▶ _HOW TO COMPLETE THIS TASK_
Since only part of the material is needed, please repeat exactly the line that includes "Купить настоящий аттестат" and every line after it, up to the last.

▶ _SOURCE DATA_
◇ ◇ ◇ ◇

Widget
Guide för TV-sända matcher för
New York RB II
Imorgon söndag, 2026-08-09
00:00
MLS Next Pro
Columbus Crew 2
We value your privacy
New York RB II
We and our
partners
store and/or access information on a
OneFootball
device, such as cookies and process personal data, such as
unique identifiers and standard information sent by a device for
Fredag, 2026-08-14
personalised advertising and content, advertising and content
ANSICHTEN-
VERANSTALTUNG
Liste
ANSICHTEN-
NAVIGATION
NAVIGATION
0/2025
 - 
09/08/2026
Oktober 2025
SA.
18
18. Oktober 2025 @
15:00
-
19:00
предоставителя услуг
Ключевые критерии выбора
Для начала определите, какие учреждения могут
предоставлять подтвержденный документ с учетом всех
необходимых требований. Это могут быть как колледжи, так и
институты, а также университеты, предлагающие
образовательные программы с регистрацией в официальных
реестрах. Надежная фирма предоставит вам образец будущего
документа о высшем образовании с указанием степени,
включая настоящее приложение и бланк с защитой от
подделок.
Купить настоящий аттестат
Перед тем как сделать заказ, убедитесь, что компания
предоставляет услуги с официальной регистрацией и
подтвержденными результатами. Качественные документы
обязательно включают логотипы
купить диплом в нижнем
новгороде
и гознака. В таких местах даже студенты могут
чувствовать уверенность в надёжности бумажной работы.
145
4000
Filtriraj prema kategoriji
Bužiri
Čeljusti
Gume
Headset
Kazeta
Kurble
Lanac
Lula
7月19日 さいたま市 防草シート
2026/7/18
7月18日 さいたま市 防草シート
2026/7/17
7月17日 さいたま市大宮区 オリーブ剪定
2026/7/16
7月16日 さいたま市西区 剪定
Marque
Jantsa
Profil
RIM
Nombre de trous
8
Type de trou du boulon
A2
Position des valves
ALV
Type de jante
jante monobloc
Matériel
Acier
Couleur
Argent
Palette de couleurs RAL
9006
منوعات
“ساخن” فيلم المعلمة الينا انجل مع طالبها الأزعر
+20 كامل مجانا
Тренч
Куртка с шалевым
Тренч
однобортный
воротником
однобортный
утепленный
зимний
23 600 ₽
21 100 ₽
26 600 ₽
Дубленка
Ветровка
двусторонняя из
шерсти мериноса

◇ ◇ ◇ ◇

▶ _WRITTEN RESPONSE_
Купить настоящий аттестат
Перед тем как сделать заказ, убедитесь, что компания
предоставляет услуги с официальной регистрацией и
подтвержденными результатами. Качественные документы
обязательно включают логотипы
купить диплом в нижнем
новгороде
и гознака. В таких местах даже студенты могут
чувствовать уверенность в надёжности бумажной работы.
145
4000
Filtriraj prema kategoriji
Bužiri
Čeljusti
Gume
Headset
Kazeta
Kurble
Lanac
Lula
7月19日 さいたま市 防草シート
2026/7/18
7月18日 さいたま市 防草シート
2026/7/17
7月17日 さいたま市大宮区 オリーブ剪定
2026/7/16
7月16日 さいたま市西区 剪定
Marque
Jantsa
Profil
RIM
Nombre de trous
8
Type de trou du boulon
A2
Position des valves
ALV
Type de jante
jante monobloc
Matériel
Acier
Couleur
Argent
Palette de couleurs RAL
9006
منوعات
“ساخن” فيلم المعلمة الينا انجل مع طالبها الأزعر
+20 كامل مجانا
Тренч
Куртка с шалевым
Тренч
однобортный
воротником
однобортный
утепленный
зимний
23 600 ₽
21 100 ₽
26 600 ₽
Дубленка
Ветровка
двусторонняя из
шерсти мериноса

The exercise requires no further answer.